Since then things have only gotten worse for the industry as a whole. It really feels like online media, and particularly online pop culture media, is crumbling at an alarming and terrifying rate. It’s affected me on a huge level. I’ve watched the number of outside columns I write dwindle and the competition for an increasingly few number of professional expand exponentially.
I can’t say that I was shocked by the end of The Dissolve. I don’t think they would have fired me unless things were desperate but, to be brutally honest, that’s not much of a consolation. I’ve watched websites launch with incredible fanfare and excitement, like Grantland, MTV News and The Dissolve only to be put down a few years later.
I’m old enough to have seen the newspaper industry devolve into a sad, ghostly shell of its former self. I’ve seen the world of professional film criticism similarly shrink, as older film critics were put out to pasture and replaced by syndicated reviews.
I wasn’t terribly surprised when The Dissolve went out of business but it’s been jarring and disconcerting to see websites that I always saw as huge, lucrative winners, like Upworthy (founded by a gentleman who used to bring me mail when he was a teenaged intern for The Onion), Cracked and even The A.V Club struggle so publicly and dramatically just to survive in a brutal market.

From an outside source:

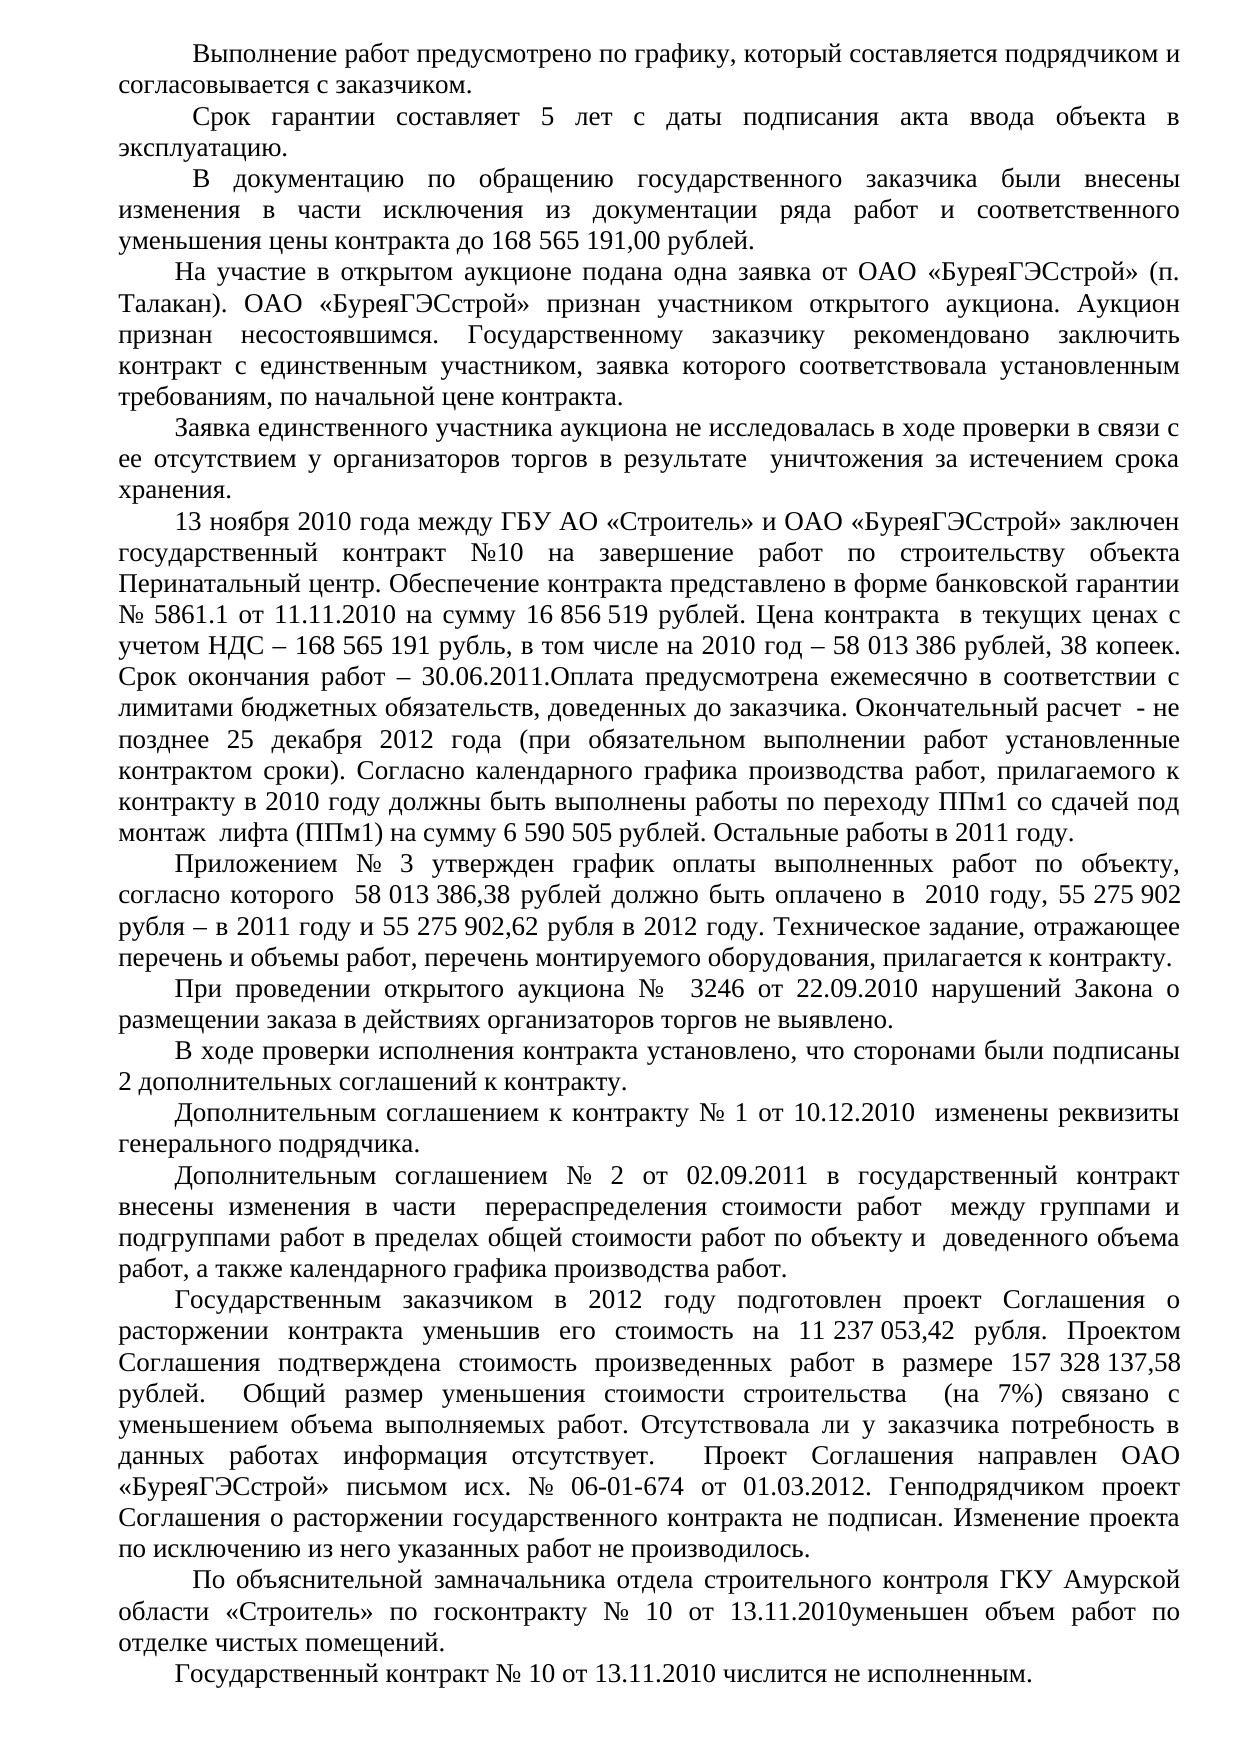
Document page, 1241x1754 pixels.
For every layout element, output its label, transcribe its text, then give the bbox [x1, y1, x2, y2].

Now it seems like online media is crumbling the same way newspapers, books and film criticism did. Just today I learned that Village Voice was shutting down production. I’m never surprised to see a publication or website go out of business but The Village Voice is different. This was no fly by night online operation. No, this was the fucking Village Voice. They were legendary. They had credibility. They mattered. They had history and now, depressingly but unpredictably, they are history. Now it seems they are no more.
My heart goes out to all of the Village Voice writers and editors who will be joining the ever-growing ranks of freelance writers or folks so dispirited they've left the industry entirely for something more stable and less insane. I’ve been where they are and it fucking sucks.
If pop culture media is a sinking ship then Nathan Rabin’s Happy Place has been a lifeboat that has allowed me to survive instead of drowning in hopelessness and despair. When I started my career near the apex of the pop culture media ladder I never could have envisioned that two decades and many books and columns later my livelihood would be largely dependent on strangers giving me money to work on a site that I control every aspect of, that’s got my name and my aching yearning for contentment and belonging in its title. Nor could I have foreseen that that going the self-publishing, crowd-funding route would be so challenging and creatively fulfilling.
I am living proof that there is life after losing your job. It might feel like the end of the world at the time, or like the universe is violently rejecting you and stomping all over your hopes and dreams but if you’re scrappy and hard-working you can find ways to re-invent yourself in new and exciting ways while building upon the work you’ve done.
Perhaps the industry isn’t dying or crumbling so much as it is evolving in weird and scary ways. I just hope that I can continue to evolve with it or meet the same grim fate as dinosaurs of a less metaphorical nature.